Segundo levantamento do Instituto Internacional para a Democracia e a Assistência Eleitoral sediado em Estocolmo, na Suécia, também a Suíça, o Canadá, o México, o Peru, o Japão, a Coreia do Sul e em certa medida a Índia, maior democracia do mundo em número de eleitores (800 milhões), usam o método.

É mais ou menos fiável do que o voto manual usado em Portugal? Jair Bolsonaro, que disse ter provas, sem as mostrar, de que teria sido eleito à primeira volta em 2018, já disse que pretende o regresso do método antigo...

"Fernando Henrique Cardoso, Lula da Silva, Dilma Rousseff, Jair Bolsonaro foram todos eleitos pela urna eletrónica. Alguém duvida que era essa a vontade popular?", pergunta o juiz do STF Luís Roberto Barroso.

"E os resultados", prossegue, "foram sempre próximos das sondagens". "Jamais houve uma evidência de fraude e olhe que nós abrimos o sistema a hackers para o testarem mas nunca nenhum chegou ao coração do sistema".

E conclui: "O voto impresso agora seria como hoje, na era do streaming, comprar um aparelho de videocassete".

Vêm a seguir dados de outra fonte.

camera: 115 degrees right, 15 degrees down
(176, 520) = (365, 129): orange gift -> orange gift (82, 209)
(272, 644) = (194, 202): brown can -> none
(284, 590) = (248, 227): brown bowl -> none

Sobre o projeto de Bolsonaro, ainda como deputado de ligar uma impressora às urnas, Barroso é claramente contra até pelo custo financeiro: "O pedido em causa, de acoplar impressoras, custaria 2,5 mil milhões de reais - o custo total do ato eleitoral, sem elas, é de 1,2, menos de metade".

O Brasil pretende manter o método da urna eletrónica no futuro?

Segundo Barroso, a ideia é, em atos futuros, votar pelo telemóvel. "O dispositivo pessoal, numa era em que se faz tudo por aplicativos, seria mais rápido e barato porque a manutenção das urnas é cara".

E como o TSE se preparou para as fake news, tema chave das eleições de 2018?

O presidente do tribunal afirmou que estabeleceu parcerias com aplicativos de mensagens e redes sociais. "Demos ênfase ao Whatsapp, usado por 70 milhões de brasileiros, que se comprometeu nesse combate e estabelecemos canais de comunicação direto com as medias sociais, que mudaram de comportamento, ao deixarem de dizer que são apenas a via de propagação das notícias falsas".

"Além disso fizemos parceria com nove agências de confirmação de dados, o meu empenho em combater fake news não é só por razões eleitorais, mas porque a democracia é feita de debate público de qualidade e as fake news comprometem esse debate".